DIRECTIONS FOR THIS TASK:
Would you copy all lines in the data that contain the word "axis"?

RECORDED INFORMATION:

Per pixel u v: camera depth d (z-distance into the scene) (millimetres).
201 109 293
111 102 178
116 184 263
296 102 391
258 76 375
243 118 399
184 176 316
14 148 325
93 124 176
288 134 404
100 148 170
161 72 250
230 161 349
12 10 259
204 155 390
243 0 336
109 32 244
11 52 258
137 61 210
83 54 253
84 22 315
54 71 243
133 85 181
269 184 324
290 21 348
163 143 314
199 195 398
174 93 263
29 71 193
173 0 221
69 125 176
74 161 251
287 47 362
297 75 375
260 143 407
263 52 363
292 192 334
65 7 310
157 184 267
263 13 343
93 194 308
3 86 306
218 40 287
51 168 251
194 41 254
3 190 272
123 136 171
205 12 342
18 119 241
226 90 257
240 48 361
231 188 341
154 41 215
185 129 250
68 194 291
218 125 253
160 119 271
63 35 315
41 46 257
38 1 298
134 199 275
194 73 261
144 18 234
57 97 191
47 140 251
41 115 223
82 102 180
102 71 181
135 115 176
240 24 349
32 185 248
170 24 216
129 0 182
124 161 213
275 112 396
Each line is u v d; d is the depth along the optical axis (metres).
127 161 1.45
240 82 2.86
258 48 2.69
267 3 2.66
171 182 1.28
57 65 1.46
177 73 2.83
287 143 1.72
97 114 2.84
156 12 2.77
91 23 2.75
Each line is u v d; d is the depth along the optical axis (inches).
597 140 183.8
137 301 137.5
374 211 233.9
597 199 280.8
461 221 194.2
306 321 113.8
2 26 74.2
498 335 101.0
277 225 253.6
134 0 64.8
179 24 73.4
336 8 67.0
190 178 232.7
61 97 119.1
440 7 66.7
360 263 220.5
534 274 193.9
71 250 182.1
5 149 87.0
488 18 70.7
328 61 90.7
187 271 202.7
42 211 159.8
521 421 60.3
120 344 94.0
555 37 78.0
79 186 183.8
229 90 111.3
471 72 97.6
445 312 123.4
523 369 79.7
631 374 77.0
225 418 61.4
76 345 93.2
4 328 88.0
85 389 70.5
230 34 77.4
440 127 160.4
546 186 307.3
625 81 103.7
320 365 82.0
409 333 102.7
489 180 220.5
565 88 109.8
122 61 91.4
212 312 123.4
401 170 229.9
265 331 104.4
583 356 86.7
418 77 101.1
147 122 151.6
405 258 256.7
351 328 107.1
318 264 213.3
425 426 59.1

OUTPUT FOR THIS TASK:
Each line is u v d; d is the depth along the optical axis (metres).
Each line is u v d; d is the depth along the optical axis (inches).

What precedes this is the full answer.